Hound Music
- First edition
- Author: Rosalind Belben
- Language: English
- Publisher: Chatto & Windus
- Publication date: 2001
- Publication place: United Kingdom
- Media type: Print
- Pages: 306
- ISBN: 978-0-7011-7277-0
- Followed by: Our Horses in Egypt

= Hound Music =

2001 novel by Rosalind Belben

Hound Music by English author Rosalind Belben has been described by The Atlantic Companion to Literature as a 'fine historical novel'. Published in 2001 by Chatto and Windus it is set at the beginning of the twentieth century in rural England and concerns fox-hunting.

==Plot introduction==
George Lupus is Master of Quarr Hunt and his four children also love the thrill of the hunt, but their passion is not shared by Dorothy, wife and mother. On George's untimely death, Dorothy attempts to disband the hunt, but she does not reckon on the determination of her children to maintain the tradition...

==Reception==
Reviews differed widely. The Spectator wrote called it a 'subtle, brilliant and paradoxical novel... No one has ever written better than she does here about the English upper-class cult of fox-hunting pre-1914...'. and The Telegraph was similarly effusive: 'It is a beautiful, resonant book about a hidden world ... The charm of this strange, haunting novel lies in her extraordinary ability not merely to describe, but to convey the very texture of whatever she is writing about ... She inhabits not just human skins but those of horse, hound and fox. At times she even contrives to become the landscape across which all these creatures enact their drama of pursuit.' The review concludes: 'It is a piece of virtuosity that should be required reading for anyone who wishes to understand hunting, rather than merely hold a prejudice about it.'

In contrast, Alfred Hickling in The Guardian complains 'what strikes you most about Rosalind Belben's evocation of early 20th-century countryfolk is her cacophonously awful prose. She frequently lapses into incomprehensible rural jargon – one chapter is bafflingly entitled "Breaking off and the Poultry-Fund Certifier". I had begun to hope that it was a Stella Gibbons-style parody, but the stoic humourlessness suggests she might be in earnest.'

MJ Fitzgerald wrote in Rain Taxi that "This is the novel that should have won the 2001 Booker prize, but of course it was not even on the long short list".

**ACTIONS TO TAKE:**
a: In the article on Hound Music, why does Alfred Hickling drop his hope that the book was a Stella Gibbons-style parody?
b: In the Hound Music article, what position does George Lupus hold?

**INPUT DATA:**
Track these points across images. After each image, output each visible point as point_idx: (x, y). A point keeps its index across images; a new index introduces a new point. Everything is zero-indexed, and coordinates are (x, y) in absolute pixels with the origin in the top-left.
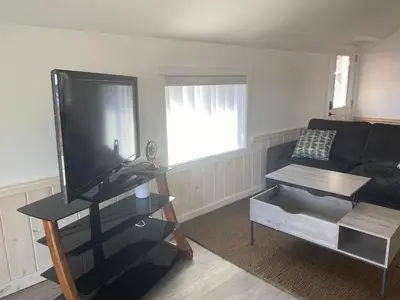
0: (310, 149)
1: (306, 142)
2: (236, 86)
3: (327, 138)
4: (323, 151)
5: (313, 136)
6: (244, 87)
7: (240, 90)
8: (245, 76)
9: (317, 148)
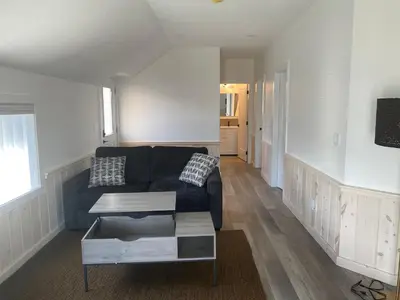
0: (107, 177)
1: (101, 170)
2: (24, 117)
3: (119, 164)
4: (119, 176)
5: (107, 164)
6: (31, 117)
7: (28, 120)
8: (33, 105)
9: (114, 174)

**SOLUTIONS IN ORDER:**
a: Hickling had begun to hope that the novel was a Stella Gibbons-style parody. He gave up that hope because its "stoic humourlessness" suggested that Belben might be writing in earnest.

b: He is Master of Quarr Hunt.